Tuesday, July 12, 2011

Sleeping Haiku Guest*

*and the Band Napper - this is what my blog is about today but it would also be a good title for a murder mystery novel, one of those avant-garde, prize-winning ones that everyone says they're just about to get around to reading.

Hello everyone!

I really miss blogging all the time (am not kidding) and am going to attempt to update more often (this originally said 'become regular again' but it sounded like I needed some sort of blog laxative), mainly because as well as missing blogging I am so BORED with sleeping.

At the moment any time I'm not at work I'm asleep or asobbing into a bowl of 2-minute-noodless falling asleep. Even when there's something good on the TV I fall asleep! All the time, asleep. I am becoming old.

The other day I was tucked up in bed watching Coronation Street at 2 in the afternoon and I fell asleep, possibly out of shame, and now we may never know if Gail makes it out of her romantic weekend getaway at the secluded and very deep lake! That is how asleep I am falling.

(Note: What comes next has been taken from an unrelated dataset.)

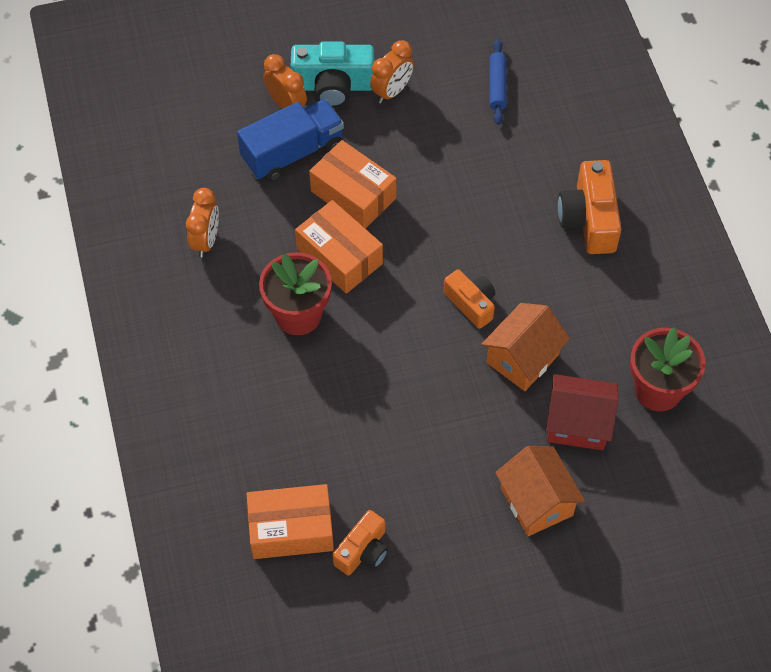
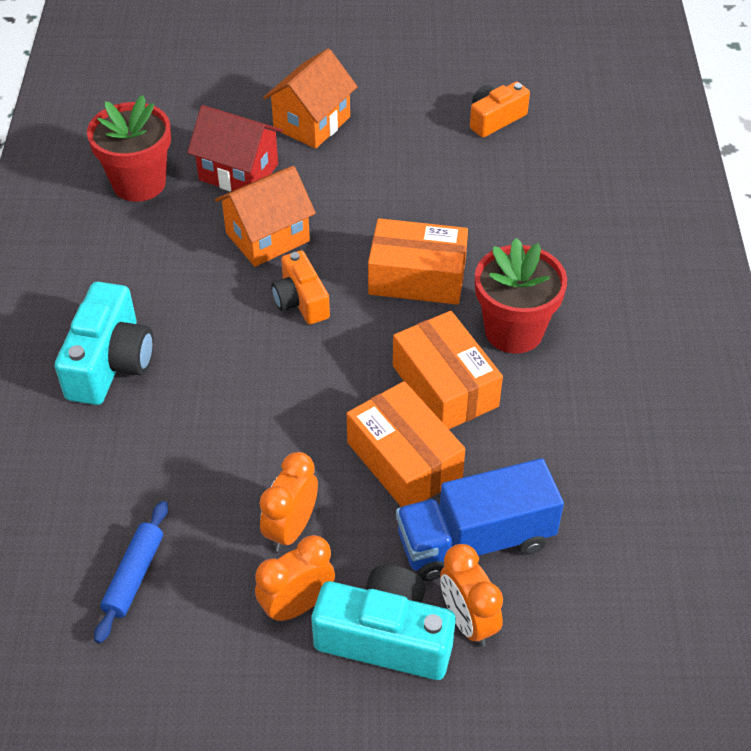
camera: 165 degrees left, 10 degrees down
(206, 241) = (620, 443): orange clock -> orange clock (291, 528)
(291, 529) = (563, 146): orange box -> orange box (417, 277)
(536, 502) = (312, 123): orange house -> orange house turned 45 degrees clockwise
(589, 219) = (110, 362): orange camera -> turquoise camera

Hopefully in the next couple of months I can go back to working Normal Person Hours rather than Work Eating Life hours but until then we can all suffer together.

Picture unrelated.

I'm also sick, after someone insisted on coming into work last week and sharing their rotten cold germs with everyone, Dylan - so it's time for yet another sleep because it's brass band nationals next week, and you can't fall asleep during brass band nationals!

Although we had a concert on the weekend and I could swear that one of the band members did in fact fall asleep - I thought they'd just closed their eyes to better appreciate the soothing middle section of a gentle euphonium solo, but when the piano came thumping back in they jerked their head up suddenly and looked around in an extremely guilty fashion.

Yes, you. I saw you.

On another note, you remember my haiku? Well, a young lady of my acquaintance wrote her own set of haiku (about Sexual Experiences) and said perhaps I might like to blog them, as long as I kept her anonymous. Here they are!

My favourites are numbers 7 and 10.

In the car, parked up,
Did not know we were dogging.

It went for hours
We tried every position,
Still no orgasm.

After we did it -
Oh my motherfucking hell!
There’s blood everywhere!

I walked in the door,
You pounced, you pashed me, and then
We fucked for ages.

When we got naked
You realized I’m not just
Faking all that fat.

You stopped the BJ
To look at all my CDs.
You have some issues.

You were a weirdo
Who couldn’t get me off, and
Came into a sock.

I was so close and
I think you were too, but then
Your parents walked in.

We were on the beach.
It was dark, I was frisky.
My first time outside.

Your dog watched while we
Ate Thai, then fucked on the couch.
I didn’t like that.

Sex at your house while
Your flatmate was there. Later,
You hooked up with her.

It was your first time,
It nearly didn’t happen -
The condom snapped off!

I wish the last one ended, "Flew across the room, and hit my aunt in the eye!"


Holly said...

OMG. Sex haiku are the greatest things ever. How I wish I could use them as examples in class.

Johi said...

It was almost too early for me to read about sex, but the comedy prevailed.
I wish you blogged more too.

Irie Ninja said...

When sex haiku is the first thing you read when you get to work in the morning, you know it's gonna be a good day. And yes, I wish you blogged more too.